What are the school re-entry coordination requirements?

Systematic school re-entry planning including: documented school contact, documentation of functional limitations affecting learning, communication of rehab goals to educational providers, coordination of school-based therapy, and IEP/504 plan coordination for children with disabilities. Must begin during the rehabilitation episode, not at discharge. Most commonly deficient pediatric-specific standard.

What outcome measures does CARF require?

Validated, developmentally appropriate measures at defined time points. Appropriate instruments include WeeFIM, PEDI-CAT, School Function Assessment, and PROMIS Pediatric tools. Data must be aggregated for quality improvement and demonstrably inform program development.

How much does accreditation cost?

$995 non-refundable application fee plus $1,525 per surveyor per day. Published by CARF (carf.org) — verify current fees with CARF. No annual maintenance fees. IHS consulting fees are scoped per engagement.

How long does the process take?

12 to 18 months. CARF requires minimum six months of operational data. Programs with strong clinical culture but weak documentation infrastructure typically need 12 to 15 months.

What are the most common deficiencies?

(1) Family participation documented as presence rather than input. (2) School re-entry coordination not documented in the clinical record. (3) Age-appropriate programming rationale not documented. (4) Outcome measures not consistently administered. (5) Adolescent transition planning not systematically triggered.

Does CARF require transition planning for adolescents?

Yes. For adolescents approaching adulthood, documented transition planning to adult rehabilitation and health services is required — addressing shifts from pediatric to adult care, educational to vocational supports, and family-centered to self-directed care. Must be systematically triggered for all eligible adolescents, not only complex cases.

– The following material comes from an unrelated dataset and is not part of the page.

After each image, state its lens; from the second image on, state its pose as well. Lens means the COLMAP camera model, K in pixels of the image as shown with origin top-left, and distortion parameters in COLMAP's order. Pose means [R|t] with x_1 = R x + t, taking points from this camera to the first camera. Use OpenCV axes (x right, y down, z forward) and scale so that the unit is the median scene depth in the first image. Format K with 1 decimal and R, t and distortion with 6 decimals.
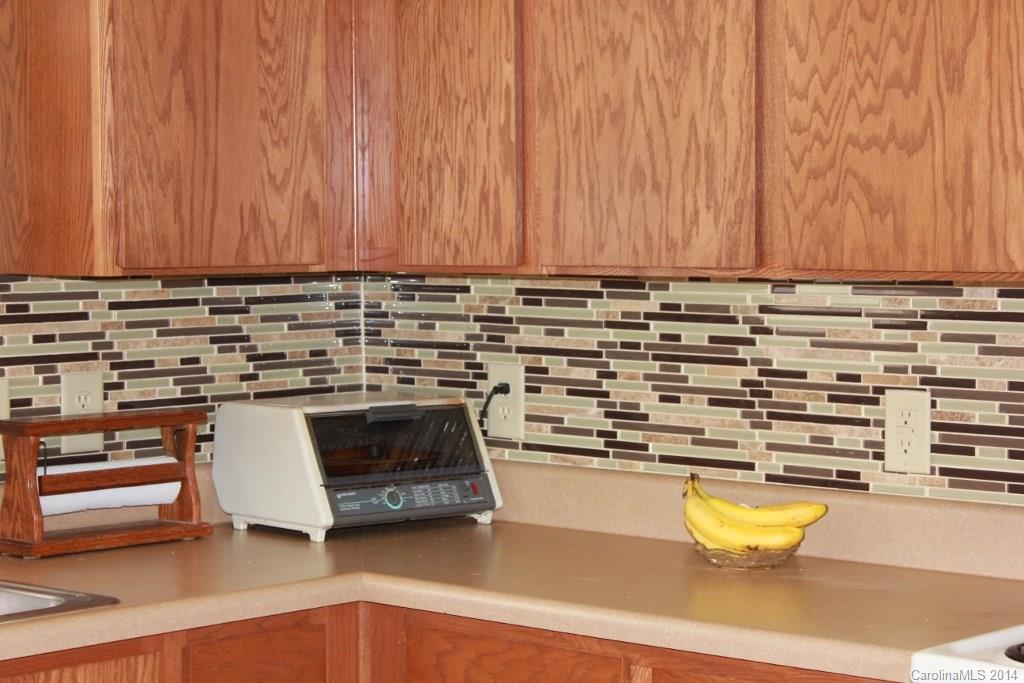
lens RADIAL K [[2413.7, 0, 512.0], [0, 2413.7, 341.5], [0, 0, 1]] dist [0.053676, 0.020846]
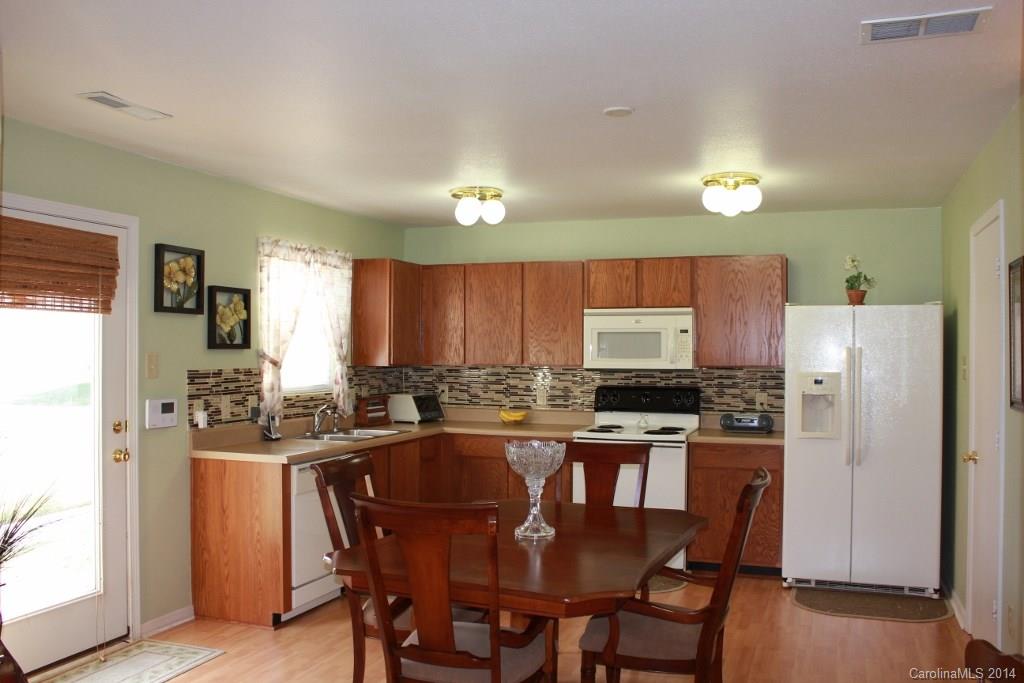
lens RADIAL K [[874.2, 0, 512.0], [0, 874.2, 341.5], [0, 0, 1]] dist [-0.000610, -0.000088]
pose [[0.933337, 0.010618, 0.358845, -0.515261], [0.011175, 0.998219, -0.058601, 0.026077], [-0.358828, 0.058705, 0.931556, -0.641458]]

What child safeguarding standards apply?

Mandatory reporting protocols, background checks for all individuals with access to children, child abuse recognition training, trauma-informed care practices, and pediatric-appropriate physical environment safety standards. Surveyors audit all staff — not just clinical staff — for mandatory reporter training and background check documentation.

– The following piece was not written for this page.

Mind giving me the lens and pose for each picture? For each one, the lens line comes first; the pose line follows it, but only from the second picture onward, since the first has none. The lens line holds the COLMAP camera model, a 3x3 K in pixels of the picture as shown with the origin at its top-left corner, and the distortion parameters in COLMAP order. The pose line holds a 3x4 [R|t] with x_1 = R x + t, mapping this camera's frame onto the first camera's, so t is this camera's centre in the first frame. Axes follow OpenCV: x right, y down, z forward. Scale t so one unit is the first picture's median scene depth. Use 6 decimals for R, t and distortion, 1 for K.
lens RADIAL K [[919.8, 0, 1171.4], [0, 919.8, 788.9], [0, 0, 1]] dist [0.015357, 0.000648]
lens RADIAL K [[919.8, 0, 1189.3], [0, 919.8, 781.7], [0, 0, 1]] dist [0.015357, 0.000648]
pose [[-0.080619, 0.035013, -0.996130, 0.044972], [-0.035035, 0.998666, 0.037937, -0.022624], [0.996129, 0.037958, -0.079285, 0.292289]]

How does CARF evaluate age-appropriate programming?

Activity selection with documented developmental rationale, age-appropriate physical environment, equipment appropriateness, staff pediatric competencies, and differentiated programming for different developmental stages if the program serves a broad age range. Programs serving infants through teenagers must demonstrate developmentally differentiated services for both populations.

Can an outpatient pediatric clinic pursue accreditation?

Yes. All Pediatric Rehabilitation specialty standards apply to outpatient programs, adapted to episodic service delivery. Many outpatient pediatric clinics pursue CARF accreditation to strengthen managed care network participation and referral relationships with pediatric practices and schools.

How does pediatric accreditation differ from adult Medical Rehabilitation?

Same CARF Medical Rehabilitation baseline plus pediatric specialty standards: family-centered care, school re-entry coordination, age-appropriate programming and environment, adolescent transition planning, and pediatric-normed outcome measurement. Child safeguarding standards are also more extensive.

What is IEP/504 coordination under CARF standards?

For children with IEPs or 504 plans, CARF expects documented coordination with the school's educational team — sharing functional assessment data, aligning rehabilitation goals with educational participation goals, and documenting school-based therapy recommendations. Treating medical rehabilitation and educational planning as separate tracks fails CARF's integration expectations.

How does IHS structure pediatric rehabilitation engagements?

Five phases: (1) Gap Assessment with focus on family-centered care documentation, school re-entry, and outcomes. (2) Policy and System Architecture including school re-entry and transition planning systems. (3) Implementation — training, system launch, six-month data initiation. (4) Mock Survey with full specialty documentation review. (5) Final Preparation. Led personally by Thomas G. Goddard, JD, PhD.